Xiao Yu, Baolin Peng, Michel Galley, Hao Cheng, Qianhui Wu, Janardhan Kulkarni, Suman Nath, Zhou Yu, Jianfeng Gao

2025-10-13

Dyna-Mind: Learning to Simulate from Experience for Better AI Agents

Summary

This paper explores why AI models, while great at things like math and coding, struggle with tasks that require planning and interacting with environments over a long period, like using a computer or navigating the web.

What's the problem?

Current AI models are good at solving specific problems but lack the ability to 'think ahead' and consider different possibilities before acting in complex, real-world situations. Humans often mentally simulate future outcomes before making a decision, a process called 'vicarious trial and error', and AI is missing this crucial skill. This makes them perform poorly in tasks needing long-term planning and adaptation.

What's the solution?

The researchers developed a new training method called Dyna-Mind. It works in two steps: first, 'ReSim' teaches the AI to create detailed reasoning steps based on imagined scenarios built from its past experiences. This helps it predict what might happen next. Second, 'Dyna-GRPO' refines this ability by letting the AI learn from both the final results of its actions and the steps it took along the way, constantly improving its planning and decision-making.

Why it matters?

This research is important because it highlights the need for AI to be able to simulate and anticipate future events, just like humans do. By giving AI this ability, we can create more intelligent agents that can effectively handle complex tasks and navigate challenging environments, ultimately making AI more useful and adaptable in the real world.

Abstract

Reasoning models have recently shown remarkable progress in domains such as math and coding. However, their expert-level abilities in math and coding contrast sharply with their performance in long-horizon, interactive tasks such as web navigation and computer/phone-use. Inspired by literature on human cognition, we argue that current AI agents need ''vicarious trial and error'' - the capacity to mentally simulate alternative futures before acting - in order to enhance their understanding and performance in complex interactive environments. We introduce Dyna-Mind, a two-stage training framework that explicitly teaches (V)LM agents to integrate such simulation into their reasoning. In stage 1, we introduce Reasoning with Simulations (ReSim), which trains the agent to generate structured reasoning traces from expanded search trees built from real experience gathered through environment interactions.
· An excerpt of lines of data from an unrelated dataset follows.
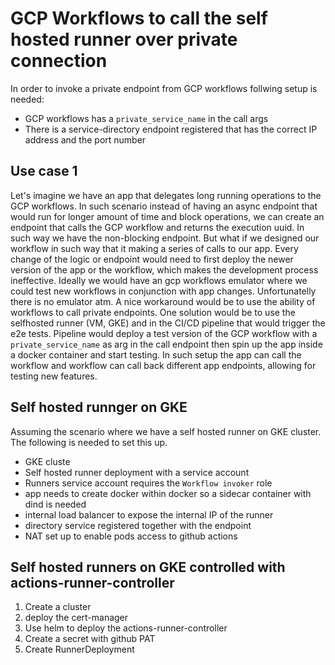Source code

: # GCP Workflows to call the self hosted runner over private connection

In order to invoke a private endpoint from GCP workflows follwing setup is needed:
- GCP workflows has a `private_service_name` in the call args
- There is a service-directory endpoint registered that has the correct IP address and the port number


## Use case 1

Let's imagine we have an app that delegates long running operations to the GCP workflows.
In such scenario instead of having an async endpoint that would run for longer amount of time
and block operations, we can create an endpoint that calls the GCP workflow and returns the 
execution uuid. In such way we have the non-blocking endpoint. 
But what if we designed our workflow in such way that it making a series of calls to our app. 
Every change of the logic or endpoint would need to first deploy the newer version of the app or the 
workflow, which makes the development process ineffective. 
Ideally we would have an gcp workflows emulator where we could test new workflows in conjunction
with app changes. Unfortunatelly there is no emulator atm. 
A nice workaround would be to use the ability of workflows to call private endpoints. 
One solution would be to use the selfhosted runner (VM, GKE) and in the CI/CD pipeline that 
would trigger the e2e tests. Pipeline would deploy a test version of the GCP workflow with 
a `private_service_name` as arg in the call endpoint then spin up the app inside a docker container and start
testing. In such setup the app can call the workflow and workflow can call back different app endpoints,
allowing for testing new features. 


## Self hosted runnger on GKE

Assuming the scenario where we have a self hosted runner on GKE cluster. The following is needed to set this up.
- GKE cluste
- Self hosted runner deployment with a service account
- Runners service account requires the `Workflow invoker` role
- app needs to create docker within docker so a sidecar container with dind is needed
- internal load balancer to expose the internal IP of the runner
- directory service registered together with the endpoint
- NAT set up to enable pods access to github actions


## Self hosted runners on GKE controlled with actions-runner-controller

1. Create a cluster
2. deploy the cert-manager
3. Use helm to deploy the actions-runner-controller
4. Create a secret with github PAT
5. Create RunnerDeployment

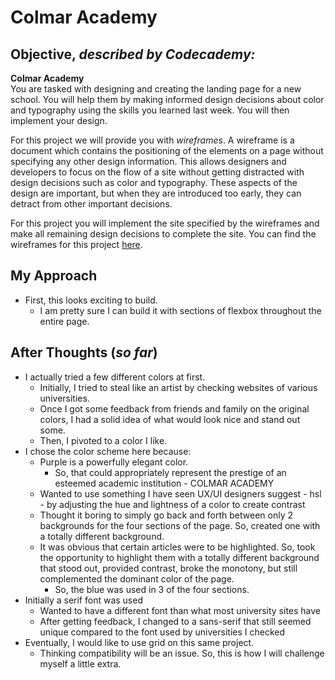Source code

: Colmar Academy
=============

Objective, _described by Codecademy:_
------------------------------------------------------

**Colmar Academy**  
You are tasked with designing and creating the landing page for a new school. You will help them by making informed design decisions about color and typography using the skills you learned last week. You will then implement your design.

For this project we will provide you with _wireframes_. A wireframe is a document which contains the positioning of the elements on a page without specifying any other design information. This allows designers and developers to focus on the flow of a site without getting distracted with design decisions such as color and typography. These aspects of the design are important, but when they are introduced too early, they can detract from other important decisions.

For this project you will implement the site specified by the wireframes and make all remaining design decisions to complete the site. You can find the wireframes for this project [here](https://content.codecademy.com/courses/freelance-1/capstone-2/colmar-academy-spec.png).

My Approach
------------------

* First, this looks exciting to build. 
    * I am pretty sure I can build it with sections of flexbox throughout the entire page. 

After Thoughts (_so far_)
--------------------

* I actually tried a few different colors at first.
    * Initially, I tried to steal like an artist by checking websites of various universities.
    * Once I got some feedback from friends and family on the original colors, I had a solid idea of what would look nice and stand out some. 
    * Then, I pivoted to a color I like.
* I chose the color scheme here because:
    * Purple is a powerfully elegant color.
        * So, that could appropriately represent the prestige of an esteemed academic institution - COLMAR ACADEMY
    * Wanted to use something I have seen UX/UI designers suggest - hsl - by adjusting the hue and lightness of a color to create contrast
    * Thought it boring to simply go back and forth between only 2 backgrounds for the four sections of the page. So, created one with a totally different background.
    * It was obvious that certain articles were to be highlighted. So, took the opportunity to highlight them with a totally different background that stood out, provided contrast, broke the monotony, but still complemented the dominant color of the page. 
        * So, the blue was used in 3 of the four sections.
* Initially a serif font was used
    * Wanted to have a different font than what most university sites have
    * After getting feedback, I changed to a sans-serif that still seemed unique compared to the font used by universities I checked
* Eventually, I would like to use grid on this same project. 
    * Thinking compatibility will be an issue. So, this is how I will challenge myself a little extra.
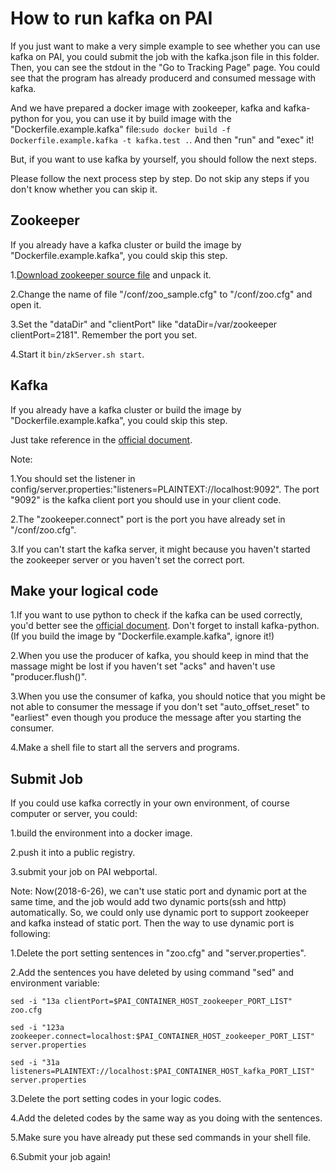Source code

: How to run kafka on PAI
===
If you just want to make a very simple example to see whether you can use kafka on PAI, you could submit the job with the kafka.json file in this folder. Then, you can see the stdout in the "Go to Tracking Page" page. You could see that the program has already producerd and consumed message with kafka. 

And we have prepared a docker image with zookeeper, kafka and kafka-python for you, you can use it by build image with the "Dockerfile.example.kafka" file:`sudo docker build -f Dockerfile.example.kafka -t kafka.test .`. And then "run" and "exec" it!

But, if you want to use kafka by yourself, you should follow the next steps.

Please follow the next process step by step. Do not skip any steps if you don't know whether you can skip it.

Zookeeper
---
If you already have a kafka cluster or build the image by "Dockerfile.example.kafka", you could skip this step.

1.[Download zookeeper source file](https://zookeeper.apache.org/doc/r3.1.2/zookeeperStarted.html) and unpack it.

2.Change the name of file "/conf/zoo_sample.cfg" to "/conf/zoo.cfg" and open it.

3.Set the "dataDir" and "clientPort" like "dataDir=/var/zookeeper clientPort=2181". Remember the port you set.

4.Start it `bin/zkServer.sh start`.

Kafka
---
If you already have a kafka cluster or build the image by "Dockerfile.example.kafka", you could skip this step.

Just take reference in the [official document](https://www.tutorialspoint.com/apache_kafka/apache_kafka_installation_steps.html).

Note:

1.You should set the listener in config/server.properties:"listeners=PLAINTEXT://localhost:9092". The port "9092" is the kafka client port you should use in your client code.

2.The "zookeeper.connect" port is the port you have already set in "/conf/zoo.cfg".

3.If you can't start the kafka server, it might because you haven't started the zookeeper server or you haven't set the correct port.

Make your logical code
---
1.If you want to use python to check if the kafka can be used correctly, you'd better see the [official document](https://kafka-python.readthedocs.io/en/master/). Don't forget to install kafka-python.(If you build the image by "Dockerfile.example.kafka", ignore it!)

2.When you use the producer of kafka, you should keep in mind that the massage might be lost if you haven't set "acks" and haven't use "producer.flush()".

3.When you use the consumer of kafka, you should notice that you might be not able to consumer the message if you don't set "auto_offset_reset" to "earliest" even though you produce the message after you starting the consumer.

4.Make a shell file to start all the servers and programs.

Submit Job
---
If you could use kafka correctly in your own environment, of course computer or server, you could:

1.build the environment into a docker image.

2.push it into a public registry.

3.submit your job on PAI webportal.

Note:
Now(2018-6-26), we can't use static port and dynamic port at the same time, and the job would add two dynamic ports(ssh and http) automatically. So, we could only use dynamic port to support zookeeper and kafka instead of static port. Then the way to use dynamic port is following:

1.Delete the port setting sentences in "zoo.cfg" and "server.properties".

2.Add the sentences you have deleted by using command "sed" and environment variable:

`sed -i "13a clientPort=$PAI_CONTAINER_HOST_zookeeper_PORT_LIST" zoo.cfg`

`sed -i "123a zookeeper.connect=localhost:$PAI_CONTAINER_HOST_zookeeper_PORT_LIST" server.properties`

`sed -i "31a listeners=PLAINTEXT://localhost:$PAI_CONTAINER_HOST_kafka_PORT_LIST" server.properties`

3.Delete the port setting codes in your logic codes.

4.Add the deleted codes by the same way as you doing with the sentences.

5.Make sure you have already put these sed commands in your shell file.

6.Submit your job again!
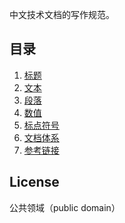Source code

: 中文技术文档的写作规范。

## 目录

1. [标题](技术文档写作规范/title.md)
1. [文本](技术文档写作规范/text.md)
1. [段落](技术文档写作规范/paragraph.md)
1. [数值](技术文档写作规范/number.md)
1. [标点符号](技术文档写作规范/marks.md)
1. [文档体系](技术文档写作规范/structure.md)
1. [参考链接](技术文档写作规范/reference.md)

## License

公共领域（public domain）
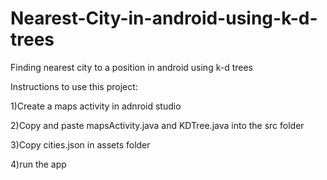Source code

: # Nearest-City-in-android-using-k-d-trees
Finding nearest city to a position in android using k-d trees

Instructions to use this project:

1)Create a maps activity in adnroid studio

2)Copy and paste mapsActivity.java and KDTree.java into the src folder 

3)Copy cities.json in assets folder

4)run the app
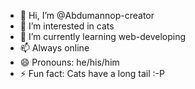 - 👋 Hi, I’m @Abdumannop-creator
- 👀 I’m interested in cats
- 🌱 I’m currently learning web-developing
- 📫 Always online
- 😄 Pronouns: he/his/him
- ⚡ Fun fact: Cats have a long tail :-P

<!---
Abdumannop-creator/Abdumannop-creator is a ✨ special ✨ repository because its `README.md` (this file) appears on your GitHub profile.
You can click the Preview link to take a look at your changes.
--->
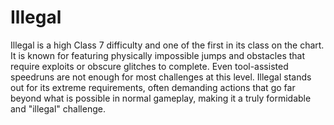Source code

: # Illegal

Illegal is a high Class 7 difficulty and one of the first in its class on the chart. It is known for featuring physically impossible jumps and obstacles that require exploits or obscure glitches to complete. Even tool-assisted speedruns are not enough for most challenges at this level. Illegal stands out for its extreme requirements, often demanding actions that go far beyond what is possible in normal gameplay, making it a truly formidable and "illegal" challenge.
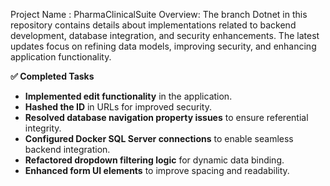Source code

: Project Name : PharmaClinicalSuite
Overview: 
The branch Dotnet in this repository contains details about implementations related to backend development, database integration, and security enhancements.
The latest updates focus on refining data models, improving security, and enhancing application functionality.

**✅ Completed Tasks**
- **Implemented edit functionality** in the application.
- **Hashed the ID** in URLs for improved security.
- **Resolved database navigation property issues** to ensure referential integrity.
- **Configured Docker SQL Server connections** to enable seamless backend integration.
- **Refactored dropdown filtering logic** for dynamic data binding.
- **Enhanced form UI elements** to improve spacing and readability.


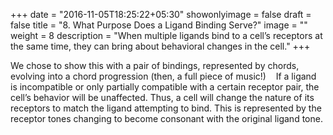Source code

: +++
date = "2016-11-05T18:25:22+05:30"
showonlyimage = false
draft = false
title = "8. What Purpose Does a Ligand Binding Serve?"
image = ""
weight = 8
description = "When multiple ligands bind to a cell’s receptors at the same time, they can bring about behavioral changes in the cell."
+++




We chose to show this with a pair of bindings, represented by chords, evolving into a chord progression (then, a full piece of music!)    If a ligand is incompatible or only partially compatible with a certain receptor pair, the cell’s behavior will be unaffected. Thus, a cell will change the nature of its receptors to match the ligand attempting to bind. This is represented by the receptor tones changing to become consonant with the original ligand tone. 

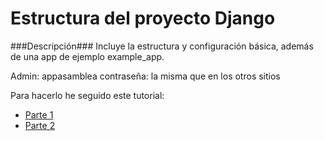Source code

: Estructura del proyecto Django
==========

###Descripción###
Incluye la estructura y configuración básica, además de una app de ejemplo example_app.

Admin: appasamblea
contraseña: la misma que en los otros sitios 

Para hacerlo he seguido este tutorial:
* [Parte 1](https://docs.djangoproject.com/en/1.7/intro/tutorial01/)
* [Parte 2](https://docs.djangoproject.com/en/1.7/intro/tutorial02/)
ReSim thus grounds the agent's reasoning in faithful world dynamics and equips it with the ability to anticipate future states in its reasoning. In stage 2, we propose Dyna-GRPO, an online reinforcement learning method to further strengthen the agent's simulation and decision-making ability by using both outcome rewards and intermediate states as feedback from real rollouts. Experiments on two synthetic benchmarks (Sokoban and ALFWorld) and one realistic benchmark (AndroidWorld) demonstrate that (1) ReSim effectively infuses simulation ability into AI agents, and (2) Dyna-GRPO leverages outcome and interaction-level signals to learn better policies for long-horizon, planning-intensive tasks. Together, these results highlight the central role of simulation in enabling AI agents to reason, plan, and act more effectively in the ever more challenging environments.